In her 90’s, after living with her daughter Nimi for many years, she took the oath and became a citizen of the United States of America. She was a careful observer of the Trump, Obama, and Bush Presidencies as she was keenly interested in politics. She would watch Fox News as avidly as she would have read Sri Lanka’s Daily News. She was a voracious reader who consumed volumes of written material up until her last days. I have chronicled this earlier in an article referenced below celebrating her 100th birth day.

There is much to learn from her life. What I have observed is that for many, life is a long journey full of intoxicating highs, gut wrenching lows, and much in between. Everyone can not rise to heights of power, success, wealth, or fame. However, even a simple life can matter so much to so many people. Life is meant to be lived, the good taken with the bad. All things should be taken in stride, just like my grandmother took them, pushing forward and doing good things in her own way.

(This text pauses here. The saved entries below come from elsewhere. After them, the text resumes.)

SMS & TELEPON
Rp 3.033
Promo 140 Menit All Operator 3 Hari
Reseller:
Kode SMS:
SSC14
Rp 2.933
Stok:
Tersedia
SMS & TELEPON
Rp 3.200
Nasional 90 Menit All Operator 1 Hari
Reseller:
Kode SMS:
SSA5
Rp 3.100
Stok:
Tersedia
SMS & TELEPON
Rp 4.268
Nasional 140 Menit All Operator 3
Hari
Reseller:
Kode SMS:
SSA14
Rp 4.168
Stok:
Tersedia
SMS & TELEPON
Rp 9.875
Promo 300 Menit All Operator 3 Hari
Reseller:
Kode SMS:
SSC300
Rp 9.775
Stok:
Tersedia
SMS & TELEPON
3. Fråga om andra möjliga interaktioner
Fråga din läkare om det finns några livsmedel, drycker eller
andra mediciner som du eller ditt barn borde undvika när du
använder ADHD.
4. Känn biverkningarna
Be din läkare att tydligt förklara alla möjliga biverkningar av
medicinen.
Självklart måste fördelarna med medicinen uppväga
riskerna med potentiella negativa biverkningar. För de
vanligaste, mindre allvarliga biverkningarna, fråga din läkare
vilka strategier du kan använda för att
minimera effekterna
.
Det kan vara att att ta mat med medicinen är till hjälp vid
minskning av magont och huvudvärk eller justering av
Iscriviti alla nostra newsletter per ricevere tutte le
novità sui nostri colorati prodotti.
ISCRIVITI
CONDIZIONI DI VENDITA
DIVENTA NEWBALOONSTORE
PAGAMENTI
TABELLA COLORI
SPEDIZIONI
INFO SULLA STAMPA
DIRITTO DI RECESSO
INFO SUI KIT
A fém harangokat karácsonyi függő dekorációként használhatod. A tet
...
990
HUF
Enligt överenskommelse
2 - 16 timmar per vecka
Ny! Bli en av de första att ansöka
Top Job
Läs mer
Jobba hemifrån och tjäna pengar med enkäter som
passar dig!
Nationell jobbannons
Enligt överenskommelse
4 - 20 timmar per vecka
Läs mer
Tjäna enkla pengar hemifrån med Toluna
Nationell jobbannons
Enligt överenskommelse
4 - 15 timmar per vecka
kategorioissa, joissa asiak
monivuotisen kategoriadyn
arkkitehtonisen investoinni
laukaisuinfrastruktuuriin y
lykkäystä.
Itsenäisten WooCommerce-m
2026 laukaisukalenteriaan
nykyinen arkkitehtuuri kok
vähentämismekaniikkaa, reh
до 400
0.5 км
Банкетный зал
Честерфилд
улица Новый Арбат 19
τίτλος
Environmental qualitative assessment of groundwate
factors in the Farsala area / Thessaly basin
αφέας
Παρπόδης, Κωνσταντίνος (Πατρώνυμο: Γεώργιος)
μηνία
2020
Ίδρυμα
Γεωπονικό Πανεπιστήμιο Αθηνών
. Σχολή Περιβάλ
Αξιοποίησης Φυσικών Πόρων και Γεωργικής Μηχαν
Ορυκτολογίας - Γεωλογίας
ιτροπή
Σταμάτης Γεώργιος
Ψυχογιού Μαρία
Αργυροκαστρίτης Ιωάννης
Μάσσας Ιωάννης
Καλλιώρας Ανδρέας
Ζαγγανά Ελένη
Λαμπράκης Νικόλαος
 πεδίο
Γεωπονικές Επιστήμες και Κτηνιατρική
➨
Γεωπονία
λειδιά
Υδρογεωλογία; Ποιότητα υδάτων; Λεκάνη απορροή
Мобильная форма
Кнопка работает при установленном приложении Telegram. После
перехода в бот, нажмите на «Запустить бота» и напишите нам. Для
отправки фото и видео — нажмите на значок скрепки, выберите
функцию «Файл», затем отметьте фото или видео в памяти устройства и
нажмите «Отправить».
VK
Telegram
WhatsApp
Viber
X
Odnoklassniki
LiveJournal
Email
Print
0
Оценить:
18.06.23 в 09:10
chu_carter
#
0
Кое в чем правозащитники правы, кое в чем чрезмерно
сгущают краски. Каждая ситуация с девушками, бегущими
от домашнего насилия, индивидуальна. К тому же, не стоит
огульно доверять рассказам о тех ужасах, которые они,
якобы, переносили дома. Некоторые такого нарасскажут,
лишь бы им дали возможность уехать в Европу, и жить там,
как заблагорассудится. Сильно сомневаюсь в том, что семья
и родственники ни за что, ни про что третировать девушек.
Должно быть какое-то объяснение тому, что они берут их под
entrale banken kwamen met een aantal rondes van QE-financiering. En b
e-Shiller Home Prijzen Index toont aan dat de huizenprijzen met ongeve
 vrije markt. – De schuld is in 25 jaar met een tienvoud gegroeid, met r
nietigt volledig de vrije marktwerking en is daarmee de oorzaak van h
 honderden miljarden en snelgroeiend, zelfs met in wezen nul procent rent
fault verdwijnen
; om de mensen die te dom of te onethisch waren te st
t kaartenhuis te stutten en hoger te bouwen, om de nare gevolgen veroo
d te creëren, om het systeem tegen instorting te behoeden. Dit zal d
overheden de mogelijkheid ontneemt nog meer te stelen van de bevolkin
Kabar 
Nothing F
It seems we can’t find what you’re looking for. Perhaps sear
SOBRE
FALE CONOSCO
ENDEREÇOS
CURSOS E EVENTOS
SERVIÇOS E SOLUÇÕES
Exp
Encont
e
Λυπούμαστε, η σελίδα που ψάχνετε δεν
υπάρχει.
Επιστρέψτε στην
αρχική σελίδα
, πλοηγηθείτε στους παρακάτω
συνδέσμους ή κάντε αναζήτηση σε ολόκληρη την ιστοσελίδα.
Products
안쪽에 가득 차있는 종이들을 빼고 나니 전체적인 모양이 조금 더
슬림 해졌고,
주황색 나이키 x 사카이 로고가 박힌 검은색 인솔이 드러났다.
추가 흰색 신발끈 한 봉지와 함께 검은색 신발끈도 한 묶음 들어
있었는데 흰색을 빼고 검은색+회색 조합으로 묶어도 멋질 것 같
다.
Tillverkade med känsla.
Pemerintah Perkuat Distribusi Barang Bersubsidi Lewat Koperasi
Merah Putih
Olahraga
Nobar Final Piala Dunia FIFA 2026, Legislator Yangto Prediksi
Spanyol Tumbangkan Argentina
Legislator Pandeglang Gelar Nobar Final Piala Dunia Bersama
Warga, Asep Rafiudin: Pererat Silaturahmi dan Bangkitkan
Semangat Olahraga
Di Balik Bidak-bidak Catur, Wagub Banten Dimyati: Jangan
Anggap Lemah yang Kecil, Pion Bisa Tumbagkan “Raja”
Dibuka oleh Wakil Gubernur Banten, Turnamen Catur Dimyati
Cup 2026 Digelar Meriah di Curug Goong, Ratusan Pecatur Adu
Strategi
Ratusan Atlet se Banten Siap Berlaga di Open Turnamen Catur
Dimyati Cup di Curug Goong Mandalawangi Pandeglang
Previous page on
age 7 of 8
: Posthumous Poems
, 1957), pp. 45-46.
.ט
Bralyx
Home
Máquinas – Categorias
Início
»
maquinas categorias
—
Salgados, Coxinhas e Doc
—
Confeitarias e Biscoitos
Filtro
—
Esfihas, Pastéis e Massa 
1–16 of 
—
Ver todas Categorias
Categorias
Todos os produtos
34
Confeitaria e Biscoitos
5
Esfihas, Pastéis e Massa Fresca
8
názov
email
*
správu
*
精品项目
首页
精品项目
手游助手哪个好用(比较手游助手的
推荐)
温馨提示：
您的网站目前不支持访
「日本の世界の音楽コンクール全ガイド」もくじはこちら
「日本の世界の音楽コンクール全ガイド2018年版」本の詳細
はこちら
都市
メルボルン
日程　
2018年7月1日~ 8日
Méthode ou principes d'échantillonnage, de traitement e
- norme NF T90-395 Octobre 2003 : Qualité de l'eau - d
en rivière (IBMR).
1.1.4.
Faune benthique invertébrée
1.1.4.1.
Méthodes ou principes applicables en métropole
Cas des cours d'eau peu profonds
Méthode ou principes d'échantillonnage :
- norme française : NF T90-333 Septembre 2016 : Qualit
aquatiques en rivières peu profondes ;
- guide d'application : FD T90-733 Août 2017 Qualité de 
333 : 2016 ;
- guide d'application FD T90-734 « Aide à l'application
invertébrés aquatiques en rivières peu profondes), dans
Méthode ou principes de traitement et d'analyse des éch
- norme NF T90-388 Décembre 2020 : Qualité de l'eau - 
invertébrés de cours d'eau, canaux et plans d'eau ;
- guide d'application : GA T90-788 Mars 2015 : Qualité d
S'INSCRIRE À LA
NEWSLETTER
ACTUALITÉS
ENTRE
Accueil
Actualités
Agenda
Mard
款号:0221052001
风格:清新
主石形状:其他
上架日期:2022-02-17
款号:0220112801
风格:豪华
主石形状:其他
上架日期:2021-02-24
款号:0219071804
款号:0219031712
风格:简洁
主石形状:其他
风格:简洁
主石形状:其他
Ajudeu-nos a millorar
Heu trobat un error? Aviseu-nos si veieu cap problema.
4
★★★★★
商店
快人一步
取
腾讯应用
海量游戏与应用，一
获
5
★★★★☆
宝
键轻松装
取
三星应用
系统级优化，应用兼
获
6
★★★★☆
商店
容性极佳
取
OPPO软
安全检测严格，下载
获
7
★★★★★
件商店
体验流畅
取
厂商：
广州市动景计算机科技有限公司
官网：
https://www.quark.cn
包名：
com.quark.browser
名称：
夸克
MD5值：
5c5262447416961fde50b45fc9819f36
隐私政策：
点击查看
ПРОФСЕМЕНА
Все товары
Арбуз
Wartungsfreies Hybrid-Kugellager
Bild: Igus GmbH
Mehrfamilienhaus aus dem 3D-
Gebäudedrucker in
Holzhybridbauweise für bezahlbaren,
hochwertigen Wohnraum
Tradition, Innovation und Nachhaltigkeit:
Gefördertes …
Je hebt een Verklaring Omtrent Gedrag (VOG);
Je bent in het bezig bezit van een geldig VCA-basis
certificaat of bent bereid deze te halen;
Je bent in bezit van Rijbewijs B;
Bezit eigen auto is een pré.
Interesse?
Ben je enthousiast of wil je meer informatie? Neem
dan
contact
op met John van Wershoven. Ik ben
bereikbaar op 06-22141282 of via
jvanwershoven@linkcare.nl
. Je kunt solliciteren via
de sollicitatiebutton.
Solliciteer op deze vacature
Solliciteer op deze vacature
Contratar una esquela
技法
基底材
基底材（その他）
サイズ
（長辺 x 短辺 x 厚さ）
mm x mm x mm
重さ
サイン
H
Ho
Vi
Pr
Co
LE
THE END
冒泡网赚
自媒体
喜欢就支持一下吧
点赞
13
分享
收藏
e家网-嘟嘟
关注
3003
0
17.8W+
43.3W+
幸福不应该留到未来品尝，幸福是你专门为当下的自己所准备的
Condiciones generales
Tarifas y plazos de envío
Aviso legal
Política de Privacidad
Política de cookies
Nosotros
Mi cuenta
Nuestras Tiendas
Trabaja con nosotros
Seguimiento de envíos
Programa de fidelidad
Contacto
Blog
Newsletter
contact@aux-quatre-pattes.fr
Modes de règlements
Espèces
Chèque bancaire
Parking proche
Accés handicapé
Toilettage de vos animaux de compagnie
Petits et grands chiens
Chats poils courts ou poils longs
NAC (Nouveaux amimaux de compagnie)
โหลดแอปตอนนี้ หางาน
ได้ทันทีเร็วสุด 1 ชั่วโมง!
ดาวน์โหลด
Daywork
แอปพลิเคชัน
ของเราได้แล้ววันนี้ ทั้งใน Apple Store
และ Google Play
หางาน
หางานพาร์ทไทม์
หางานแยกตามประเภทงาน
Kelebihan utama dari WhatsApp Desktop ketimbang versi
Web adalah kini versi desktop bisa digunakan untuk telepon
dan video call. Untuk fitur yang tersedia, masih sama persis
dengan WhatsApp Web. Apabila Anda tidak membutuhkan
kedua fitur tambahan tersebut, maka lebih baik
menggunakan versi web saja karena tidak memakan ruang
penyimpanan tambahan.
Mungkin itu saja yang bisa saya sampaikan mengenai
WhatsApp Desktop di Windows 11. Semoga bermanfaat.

Viola Welikala died at home. It was Christmas 2020, and she was happy to be able to gather with all of her children in Las Vegas, despite the Covid restrictions that kept them apart for so long. She was alive and well, and almost poetically, after the joy of Christmas she slipped into the end. She passed away a few days later on January 1, 2021. It was a great death and a great life, to be celebrated and not mourned. She would have wanted it that way.